Lors d’une table ronde organisée mardi, Lisa Monaco, procureur générale adjointe au ministère américain de la Justice, a, de son côté, qualifié l’IA d’« outil incroyable » que son ministère utilise pour diverses tâches. Qu’il s’agisse d’analyser et de trier les plus d’un million d’informations reçues chaque année par le FBI, ou de contribuer à l’enquête de grande ampleur menée le 6 janvier dernier. Mais elle précise également que le ministère de la Justice étudiait « en permanence » les menaces potentielles liées à l’IA.

« Nous sommes préoccupés par la capacité de l’IA à abaisser les barrières à l’entrée pour les criminels de tous bords, à renforcer les acteurs malveillants – qu’il s’agisse d’États-nations l’utilisant comme outil de répression et renforçant leur capacité à s’engager dans l’autoritarisme numérique –, à accroître la menace cybernétique et à permettre aux pirates de trouver des vulnérabilités à grande échelle et à grande vitesse afin de les exploiter », prévient Lisa Monaco.
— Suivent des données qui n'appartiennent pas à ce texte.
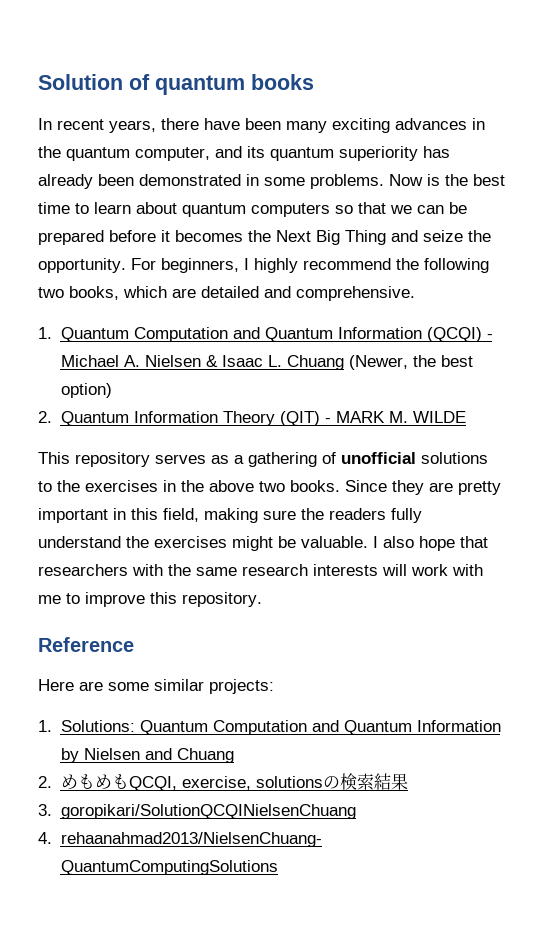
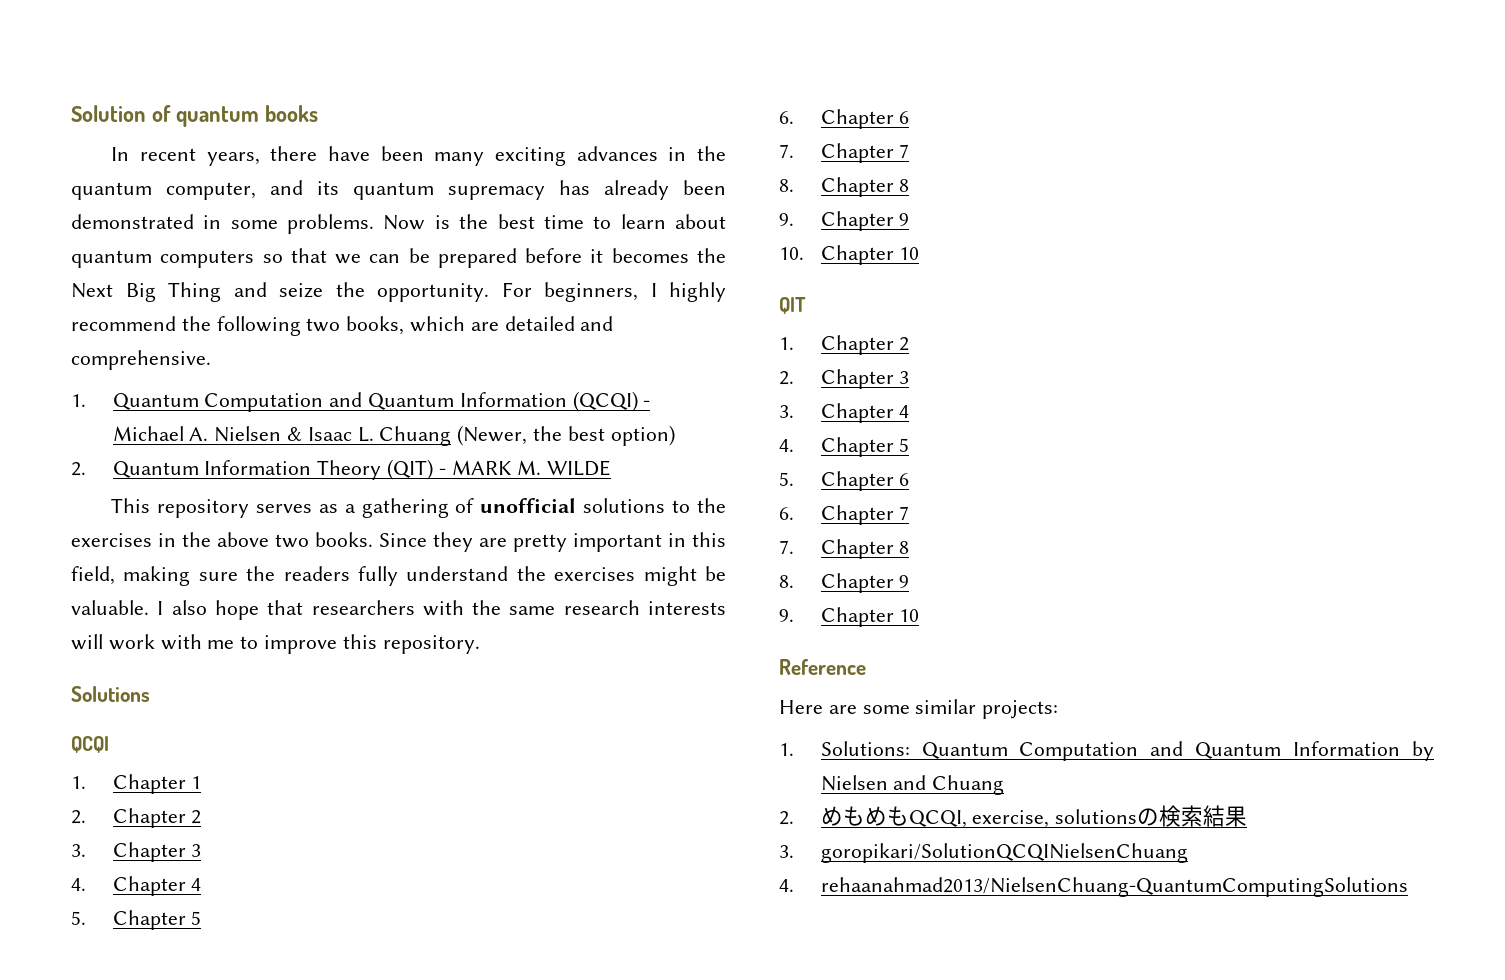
[339,146,418,161] superiority -> [448,186,545,200] supremacy
(262, 599) none -> [71,686,150,702] [71,736,109,753] [71,774,202,794] [71,808,202,828] [71,842,202,862] [71,876,202,896] [71,910,202,930] [779,109,910,129] [779,143,910,163] [779,177,910,197] [779,211,910,231] [779,245,920,265] [779,297,806,314] [779,335,910,355] [779,369,910,389] [779,403,910,423] [779,437,910,457] [779,471,910,491] [779,505,910,525] [779,539,910,559] [779,573,910,593] [779,607,920,627] // Solutions // QCQI // 1. Chapter 1 // 2. Chapter 2 // 3. Chapter 3 // 4. Chapter 4 // 5. Chapter 5 // 6. Chapter 6 // 7. Chapter 7 // 8. Chapter 8 // 9. Chapter 9 // 10. Chapter 10 // QIT // 1. Chapter 2 // 2. Chapter 3 // 3. Chapter 4 // 4. Chapter 5 // 5. Chapter 6 // 6. Chapter 7 // 7. Chapter 8 // 8. Chapter 9 // 9. Chapter 10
Interrogé en marge de ces interventions par les équipes éditoriales de TechTarget, John Hultquist, analyste en chef du renseignement chez Mandiant, filiale cybersécurité de Google, se veut rassurant et explique que « si les acteurs de la menace abusent indubitablement de la technologie de l’IA et continuent de le faire, la cybersécurité et les défenseurs en bénéficieront finalement bien plus que les adversaires. […] En fin de compte, l’IA est un outil d’efficacité, et l’adversaire va l’utiliser comme tel. Je pense que dans une certaine mesure, les défenseurs ont un avantage à cet égard parce que nous avons les processus et d’autres dispositifs avec lesquels nous pouvons l’intégrer. […] Nous le contrôlons, ils ne le contrôlent pas nécessairement. Et nous mettons constamment en place des contrôles pour réduire leur capacité à l’utiliser ».